Deodhar, ARM: What the U.S. could learn from other countries is that climate change is real with real impacts. Sometimes we need to be reminded of that.  Already there have been several state initiatives in states like Massachusetts and California as well as in cities like the energy disclosure ordinances in San Francisco initiatives around funding and the energy disclosure law and so on, but I think more can be done. The UK is the standard bearer in a number of these progressive initiatives around climate change.

The U.S. excels at designing good buildings, but these buildings also need to be operated more efficiently by those using them. In Asia, it is almost the opposite:  I have seen this specifically on the energy side—in Asia the buildings may not be designed very well for energy efficiency or with a thick insulation envelope, but they are operated efficiently because people are used to turning off the lights and air conditioning (which is often not central) when not in use.

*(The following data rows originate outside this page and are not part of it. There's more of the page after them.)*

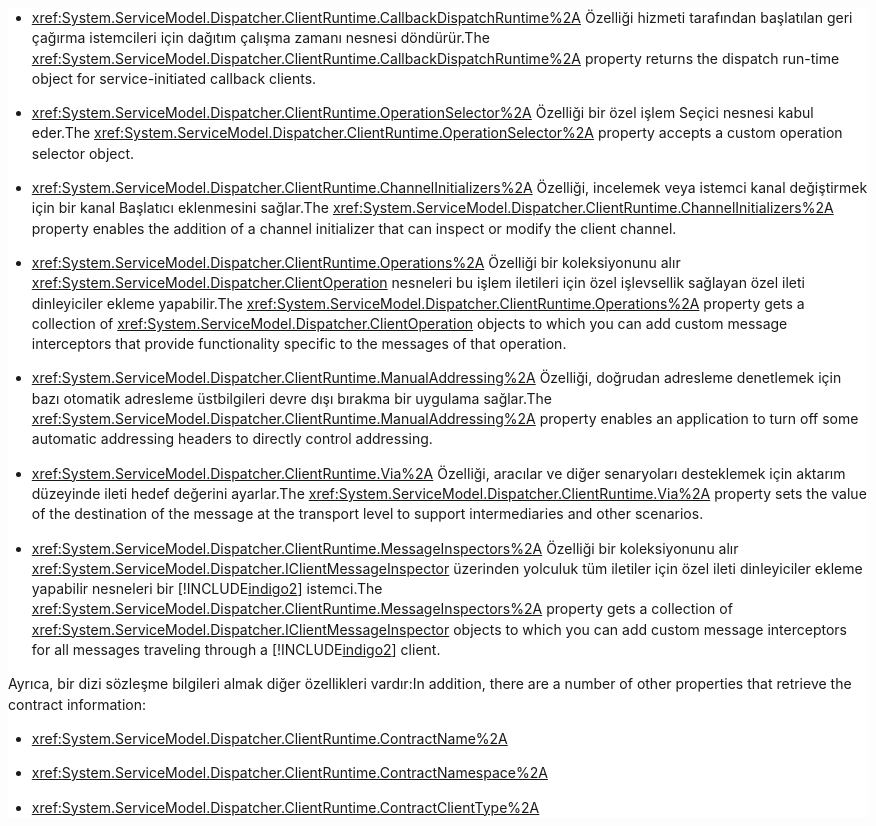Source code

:-   <span data-ttu-id="90176-142"><xref:System.ServiceModel.Dispatcher.ClientRuntime.CallbackDispatchRuntime%2A> Özelliği hizmeti tarafından başlatılan geri çağırma istemcileri için dağıtım çalışma zamanı nesnesi döndürür.</span><span class="sxs-lookup"><span data-stu-id="90176-142">The <xref:System.ServiceModel.Dispatcher.ClientRuntime.CallbackDispatchRuntime%2A> property returns the dispatch run-time object for service-initiated callback clients.</span></span>  
  
-   <span data-ttu-id="90176-143"><xref:System.ServiceModel.Dispatcher.ClientRuntime.OperationSelector%2A> Özelliği bir özel işlem Seçici nesnesi kabul eder.</span><span class="sxs-lookup"><span data-stu-id="90176-143">The <xref:System.ServiceModel.Dispatcher.ClientRuntime.OperationSelector%2A> property accepts a custom operation selector object.</span></span>  
  
-   <span data-ttu-id="90176-144"><xref:System.ServiceModel.Dispatcher.ClientRuntime.ChannelInitializers%2A> Özelliği, incelemek veya istemci kanal değiştirmek için bir kanal Başlatıcı eklenmesini sağlar.</span><span class="sxs-lookup"><span data-stu-id="90176-144">The <xref:System.ServiceModel.Dispatcher.ClientRuntime.ChannelInitializers%2A> property enables the addition of a channel initializer that can inspect or modify the client channel.</span></span>  
  
-   <span data-ttu-id="90176-145"><xref:System.ServiceModel.Dispatcher.ClientRuntime.Operations%2A> Özelliği bir koleksiyonunu alır <xref:System.ServiceModel.Dispatcher.ClientOperation> nesneleri bu işlem iletileri için özel işlevsellik sağlayan özel ileti dinleyiciler ekleme yapabilir.</span><span class="sxs-lookup"><span data-stu-id="90176-145">The <xref:System.ServiceModel.Dispatcher.ClientRuntime.Operations%2A> property gets a collection of <xref:System.ServiceModel.Dispatcher.ClientOperation> objects to which you can add custom message interceptors that provide functionality specific to the messages of that operation.</span></span>  
  
-   <span data-ttu-id="90176-146"><xref:System.ServiceModel.Dispatcher.ClientRuntime.ManualAddressing%2A> Özelliği, doğrudan adresleme denetlemek için bazı otomatik adresleme üstbilgileri devre dışı bırakma bir uygulama sağlar.</span><span class="sxs-lookup"><span data-stu-id="90176-146">The <xref:System.ServiceModel.Dispatcher.ClientRuntime.ManualAddressing%2A> property enables an application to turn off some automatic addressing headers to directly control addressing.</span></span>  
  
-   <span data-ttu-id="90176-147"><xref:System.ServiceModel.Dispatcher.ClientRuntime.Via%2A> Özelliği, aracılar ve diğer senaryoları desteklemek için aktarım düzeyinde ileti hedef değerini ayarlar.</span><span class="sxs-lookup"><span data-stu-id="90176-147">The <xref:System.ServiceModel.Dispatcher.ClientRuntime.Via%2A> property sets the value of the destination of the message at the transport level to support intermediaries and other scenarios.</span></span>  
  
-   <span data-ttu-id="90176-148"><xref:System.ServiceModel.Dispatcher.ClientRuntime.MessageInspectors%2A> Özelliği bir koleksiyonunu alır <xref:System.ServiceModel.Dispatcher.IClientMessageInspector> üzerinden yolculuk tüm iletiler için özel ileti dinleyiciler ekleme yapabilir nesneleri bir [!INCLUDE[indigo2](../../../../includes/indigo2-md.md)] istemci.</span><span class="sxs-lookup"><span data-stu-id="90176-148">The <xref:System.ServiceModel.Dispatcher.ClientRuntime.MessageInspectors%2A> property gets a collection of <xref:System.ServiceModel.Dispatcher.IClientMessageInspector> objects to which you can add custom message interceptors for all messages traveling through a [!INCLUDE[indigo2](../../../../includes/indigo2-md.md)] client.</span></span>  
  
 <span data-ttu-id="90176-149">Ayrıca, bir dizi sözleşme bilgileri almak diğer özellikleri vardır:</span><span class="sxs-lookup"><span data-stu-id="90176-149">In addition, there are a number of other properties that retrieve the contract information:</span></span>  
  
-   <xref:System.ServiceModel.Dispatcher.ClientRuntime.ContractName%2A>  
  
-   <xref:System.ServiceModel.Dispatcher.ClientRuntime.ContractNamespace%2A>  
  
-   <xref:System.ServiceModel.Dispatcher.ClientRuntime.ContractClientType%2A>  
  
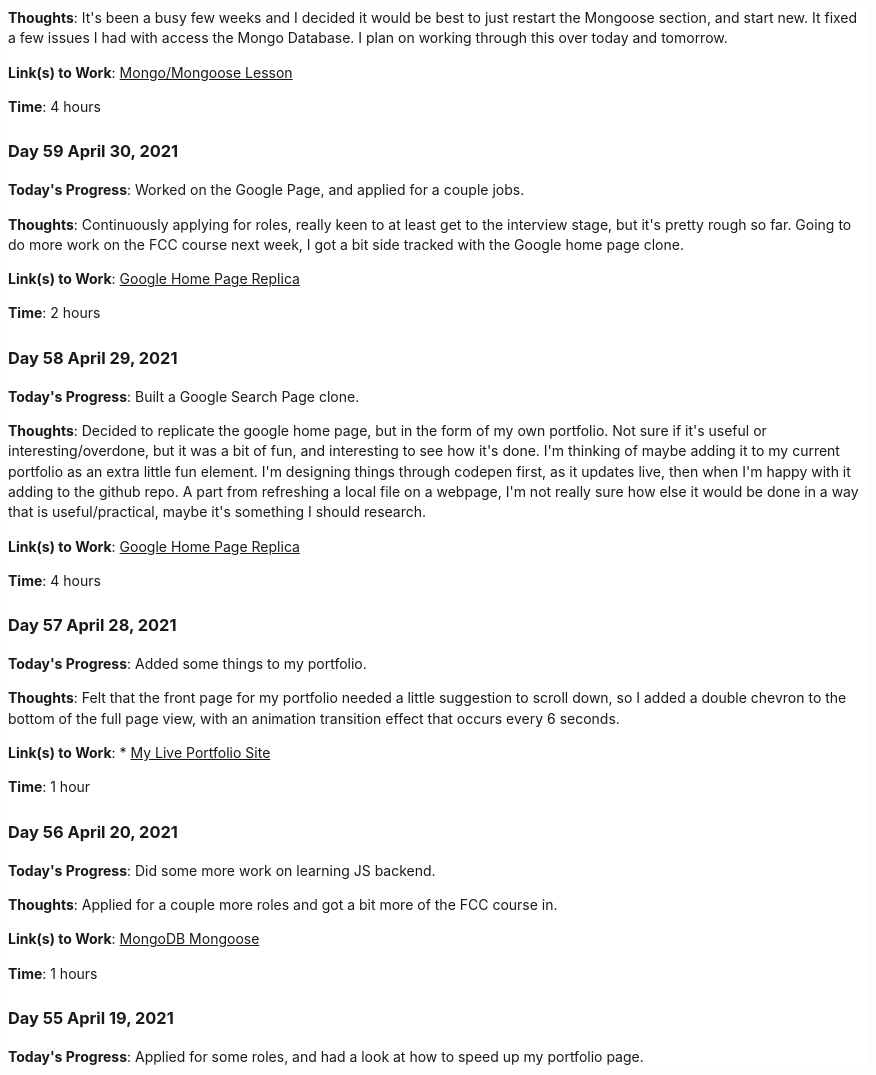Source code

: **Thoughts**: It's been a busy few weeks and I decided it would be best to just restart the Mongoose section, and start new. It fixed a few issues I had with access the Mongo Database. I plan on working through this over today and tomorrow.

**Link(s) to Work**: [Mongo/Mongoose Lesson](https://github.com/tory24/fcc-mongoose)

**Time**: 4 hours


### Day 59 April 30, 2021
**Today's Progress**: Worked on the Google Page, and applied for a couple jobs.

**Thoughts**: Continuously applying for roles, really keen to at least get to the interview stage, but it's pretty rough so far. Going to do more work on the FCC course next week, I got a bit side tracked with the Google home page clone.

**Link(s) to Work**: [Google Home Page Replica](https://codepen.io/tory24/pen/PoWvzxX)

**Time**: 2 hours


### Day 58 April 29, 2021
**Today's Progress**: Built a Google Search Page clone.

**Thoughts**: Decided to replicate the google home page, but in the form of my own portfolio. Not sure if it's useful or interesting/overdone, but it was a bit of fun, and interesting to see how it's done. I'm thinking of maybe adding it to my current portfolio as an extra little fun element. I'm designing things through codepen first, as it updates live, then when I'm happy with it adding to the github repo. A part from refreshing a local file on a webpage, I'm not really sure how else it would be done in a way that is useful/practical, maybe it's something I should research.

**Link(s) to Work**: [Google Home Page Replica](https://codepen.io/tory24/pen/PoWvzxX)

**Time**: 4 hours


### Day 57 April 28, 2021
**Today's Progress**: Added some things to my portfolio.

**Thoughts**: Felt that the front page for my portfolio needed a little suggestion to scroll down, so I added a double chevron to the bottom of the full page view, with an animation transition effect that occurs every 6 seconds.

**Link(s) to Work**: * [My Live Portfolio Site](torymos.com)

**Time**: 1 hour


### Day 56 April 20, 2021
**Today's Progress**: Did some more work on learning JS backend.

**Thoughts**: Applied for a couple more roles and got a bit more of the FCC course in.

**Link(s) to Work**: [MongoDB Mongoose](https://github.com/tory24/fcc-mongomongoose)

**Time**: 1 hours


### Day 55 April 19, 2021
**Today's Progress**: Applied for some roles, and had a look at how to speed up my portfolio page.
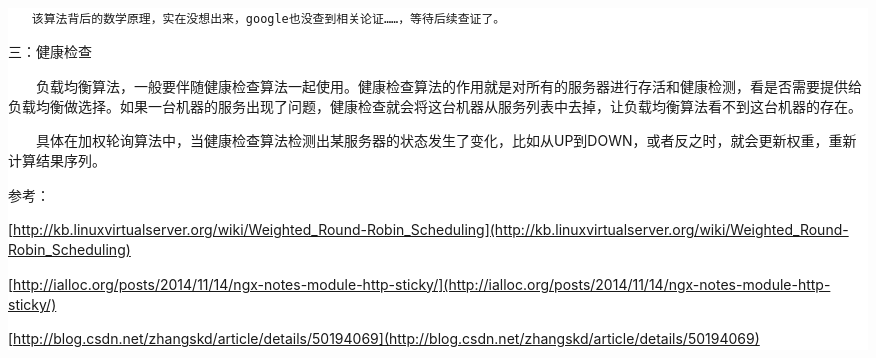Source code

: 	　　该算法背后的数学原理，实在没想出来，google也没查到相关论证……，等待后续查证了。

 

三：健康检查

　　负载均衡算法，一般要伴随健康检查算法一起使用。健康检查算法的作用就是对所有的服务器进行存活和健康检测，看是否需要提供给负载均衡做选择。如果一台机器的服务出现了问题，健康检查就会将这台机器从服务列表中去掉，让负载均衡算法看不到这台机器的存在。

　　具体在加权轮询算法中，当健康检查算法检测出某服务器的状态发生了变化，比如从UP到DOWN，或者反之时，就会更新权重，重新计算结果序列。

 

参考：

[http://kb.linuxvirtualserver.org/wiki/Weighted_Round-Robin_Scheduling](http://kb.linuxvirtualserver.org/wiki/Weighted_Round-Robin_Scheduling)

[http://ialloc.org/posts/2014/11/14/ngx-notes-module-http-sticky/](http://ialloc.org/posts/2014/11/14/ngx-notes-module-http-sticky/)

[http://blog.csdn.net/zhangskd/article/details/50194069](http://blog.csdn.net/zhangskd/article/details/50194069)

The focus on the business model and use case which predominates in the U.S. is helpful because government regulations or dictums or funding alone do not move the market—that can lead to ghost towns or uninhabited buildings or smart building showcase projects that really go nowhere after a few years or, which like the Olympics, are often not profitable.

EECatalog: Does retrofitting typically make economic sense?

Deodhar, ARM: Yes, for example, at ARM’s San Jose, California facility there was a budget for replacing older fluorescent tubes, and we learned that installing smart lighting made not just environmental sense but also ‘dollars and sense’ because for the same cost and reduced OPEX and ease of implementation we could install a smart lighting system rather than just changing lightbulbs.  With the plunging cost of sensors, ease of development, and all the apps that help you keep track of the system, it becomes a no brainer.

ARM is also building a new headquarters at our Cambridge, UK location and [in tandem with] that we’re retrofitting existing buildings with everything from lanyards enabled with location-based tracking—this makes possible services such as letting people know which meeting rooms are occupied and helping cars find parking spaces. The IoT projects we’re weaving in as we construct new buildings and retrofit existing buildings will help lower the total cost of ownership as well as making for a much better experience for employees.